Service support is extensive. You start by defining a service to Neuron. You can locate a service endpoint in a UDDI directory, import a service from its WSDL, or manually define the service as you prefer. You can specify any standard WCF binding or any custom binding you may have. You can use any of the common WCF security scenarios, spanning transport security to message security to federated security.
Adapters supported include WCF LOB adapters, which are superseding the earlier family of BizTalk Adapters. There are already WCF LOB adapters for Oracle, SAP and Siebel available from Microsoft, and many more adapters are available or in development from a variety of sources. Neuron also supports its own .NET adapters, which have a simple interface and are easy to write. Adapters that come with Neuron include ActiveMQ, BizTalk RFID, eConnect (Great Plains), file, MSMQ, SharePoint Server, SMTP Email, SQL Server, and WebSphere MQ.

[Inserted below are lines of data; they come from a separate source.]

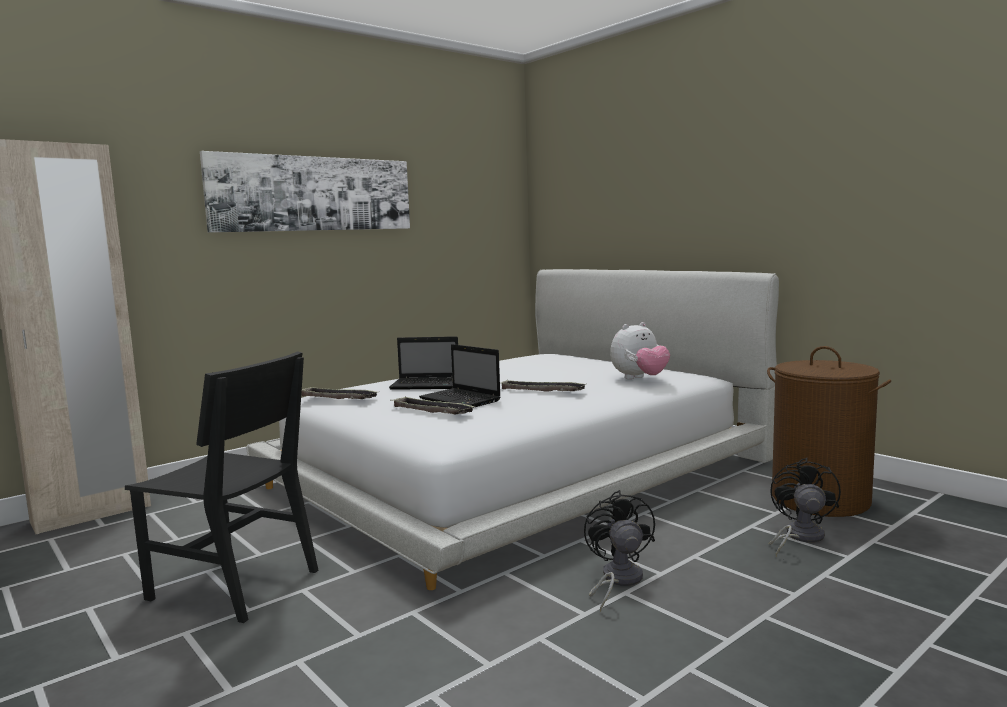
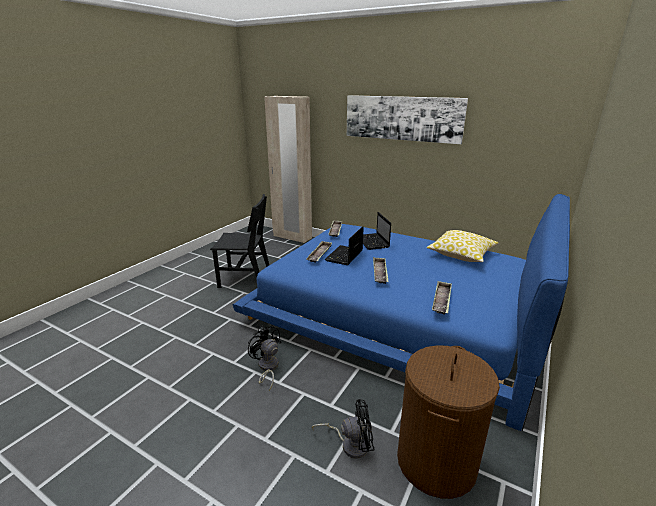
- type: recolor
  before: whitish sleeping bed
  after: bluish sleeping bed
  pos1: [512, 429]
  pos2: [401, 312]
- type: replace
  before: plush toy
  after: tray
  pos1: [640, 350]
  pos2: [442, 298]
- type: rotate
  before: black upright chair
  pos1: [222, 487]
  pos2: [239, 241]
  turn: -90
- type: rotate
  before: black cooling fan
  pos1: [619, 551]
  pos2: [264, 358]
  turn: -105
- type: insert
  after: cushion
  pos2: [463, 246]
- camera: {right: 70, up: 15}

Anyone who's done a lot of enterprise integration in the EAI space knows that integration jobs can vary from the simple to the complex to the really difficult. A lot of effort has been put into Neuron to make enterprise connectivity as simple and painless as possible, as often as possible.
The Inside of the Bus
The inside of the bus is concerned with interconnecting endpoints through publish-subscribe messaging. Each endpoint that connects to the bus is related to Neuron's internal publish-subscribe messaging model.
Every endpoint is mapped to a party. A party is just a messaging node: we call a party that send messages a publisher, and a party that receives messages a subscriber. Subscriptions link a party to one or more topics of interest. Finally, a topic is a name for a business conversation. So, for example, you might have a publisher named OrderEntry and a subscriber named OrderProcessing, both subscribing to the topic Orders. When OrderEntry publishes a message over the topic Orders, OrderEntry receives a copy  of the message because it has a matching subscription. If additional parties want to know about orders, all they have to do is subscribe to the Orders topic. Publish-subscribe is extremely flexible, and Neuron allows you to add parties and change subscriptions live while the system is running.
What makes the communication happen? Neuron supports a variety of Microsoft technologies to perform the communication, from WCF to BizTalk Server. You can also run a mix of technologies, such that different topics provide different qualities of service.
The inside of the bus has another job, which is to provide integration functions. While a message is en route between endpoints, the bus can apply pipelines of processing steps. Functions that can be performed include validating schema, transforming a message, executing rules, executing a workflow, performing additional messaging, and moving message data to/from persistent storage. Integration services are part of what it takes to mediate differences between endpoints: you might for example need to transform a message from one endpoint in order to make it intelligible to another endpoint. They also allow applying business rules or workflows via the bus instead of having to make code changes to your business programs.
Where Are We?
In this installment, we took a very high-level look at the Neuron architecture. The next installment of the series will begin to focus on the internal view of the bus, the issue of publish-subscribe messaging provided by Neuron’s Topic Networks. From there, I will begin to build some applications and tools that show the value of using this tooling rather than writing all this stuff yourself. In particular, I will look at Mediation, Message Routers, and Message Transforms among others.